AB 510 — Health care coverage: utilization review: peer-to-peer review

Author: Addis
Introduced: February 10, 2025
Status: In committee — Held under submission (last action: 2025-05-23)

Purpose / Intent

AB 510 requires health care service plans to provide a rapid “peer-to-peer” review option when a provider, enrollee, or insured appeals or grieves a decision that delays, denies, or modifies care on the basis of medical necessity. The bill is intended to speed clinical reconsideration by a qualified clinician and to reduce delays in access to medically necessary care.

Key provisions

  • Adds Section 1367.017 to the Health and Safety Code establishing a statutory right to request a peer-to-peer review after a utilization review decision that delays, denies, or modifies care for medical necessity reasons.
  • Reviewer qualifications:
    • Primary reviewer: a “peer physician” — a licensed physician competent to evaluate the clinical issues and of the same or similar specialty as the requesting provider.
    • If the requesting provider is not a physician, the review may be conducted by a “peer health care professional” — a licensed health care professional with comparable competency and specialty.
    • Peer-to-peer reviews may be performed by a plan’s contracted specialist reviewer if that reviewer meets the peer criteria.
  • Process requirements:
    • Upon request, the plan must directly and expeditiously connect the requesting provider with the peer reviewer without requiring intermediate contacts with other plan staff.
    • Timeline: peer-to-peer review must occur within two business days of the request.
    • For cases involving an imminent and serious threat to health (e.g., severe pain, risk of loss of life/limb/major function), review must occur in a timely fashion appropriate to the condition and not exceed 24 hours.
  • Consequence for missed timelines: if the plan fails to meet the required timeline, the request for the health care service is deemed approved and supersedes any prior delay, denial, or modification.
  • Conforming amendment to Section 1368.01 (grievance system) to incorporate the new peer-to-peer requirement alongside existing grievance timelines and expedited review provisions.

Who is affected

  • Health care service plans subject to the Knox‑Keene Act (Department of Managed Health Care oversight).
  • Providers (physicians and other licensed health care professionals) who request peer-to-peer reviews.
  • Enrollees and insureds whose care was delayed, denied, or modified on medical necessity grounds.
  • Plans may face operational impacts to ensure timely direct connection to qualified peer reviewers.

Procedural / fiscal notes

  • Introduced 02/10/2025; amended in committee (April 2025); referred to Assembly Appropriations; held under submission 05/23/2025.
  • Legislative counsel’s digest notes that willful violations of Knox‑Keene are criminal and that the bill imposes a state‑mandated local program; the bill states no state reimbursement is required for the mandate (per cited reason in digest).

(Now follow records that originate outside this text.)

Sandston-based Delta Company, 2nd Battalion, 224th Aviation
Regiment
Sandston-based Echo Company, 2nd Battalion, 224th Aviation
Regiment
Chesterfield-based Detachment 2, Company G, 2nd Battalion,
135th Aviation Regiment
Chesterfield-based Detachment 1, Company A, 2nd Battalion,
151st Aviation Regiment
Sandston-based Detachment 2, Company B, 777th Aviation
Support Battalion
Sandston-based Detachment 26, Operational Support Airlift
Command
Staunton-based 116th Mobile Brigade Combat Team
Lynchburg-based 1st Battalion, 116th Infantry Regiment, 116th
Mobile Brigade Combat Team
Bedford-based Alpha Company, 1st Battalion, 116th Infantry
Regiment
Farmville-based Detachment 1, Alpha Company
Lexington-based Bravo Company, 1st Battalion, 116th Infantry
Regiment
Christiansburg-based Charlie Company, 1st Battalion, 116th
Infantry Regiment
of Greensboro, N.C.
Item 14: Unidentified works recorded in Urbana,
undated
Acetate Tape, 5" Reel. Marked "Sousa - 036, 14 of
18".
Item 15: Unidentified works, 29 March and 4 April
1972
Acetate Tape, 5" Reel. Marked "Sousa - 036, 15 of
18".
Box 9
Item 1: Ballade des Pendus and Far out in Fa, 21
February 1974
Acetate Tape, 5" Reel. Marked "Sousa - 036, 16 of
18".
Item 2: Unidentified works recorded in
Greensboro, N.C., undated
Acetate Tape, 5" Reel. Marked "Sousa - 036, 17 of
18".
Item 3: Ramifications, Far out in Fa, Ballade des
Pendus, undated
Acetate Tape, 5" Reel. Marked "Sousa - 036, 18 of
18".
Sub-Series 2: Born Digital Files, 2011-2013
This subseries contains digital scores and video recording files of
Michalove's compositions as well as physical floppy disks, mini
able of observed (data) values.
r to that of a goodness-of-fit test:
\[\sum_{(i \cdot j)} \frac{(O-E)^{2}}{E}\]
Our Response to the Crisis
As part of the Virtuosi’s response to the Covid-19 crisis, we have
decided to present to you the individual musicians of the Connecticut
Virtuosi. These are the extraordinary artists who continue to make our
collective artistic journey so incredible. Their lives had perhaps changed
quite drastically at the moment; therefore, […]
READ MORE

Potential impacts (summary)

  • Likely to accelerate clinical reconsideration and reduce denials/delays when plans miss tight review windows.
  • Imposes operational requirements on plans to staff or contract with qualified peer reviewers and maintain rapid direct-connection processes.
  • May increase approvals by operation of the “deemed approved” provision if plans fail to meet timelines.

Compiled from official sources — confirm details with the bill’s official record.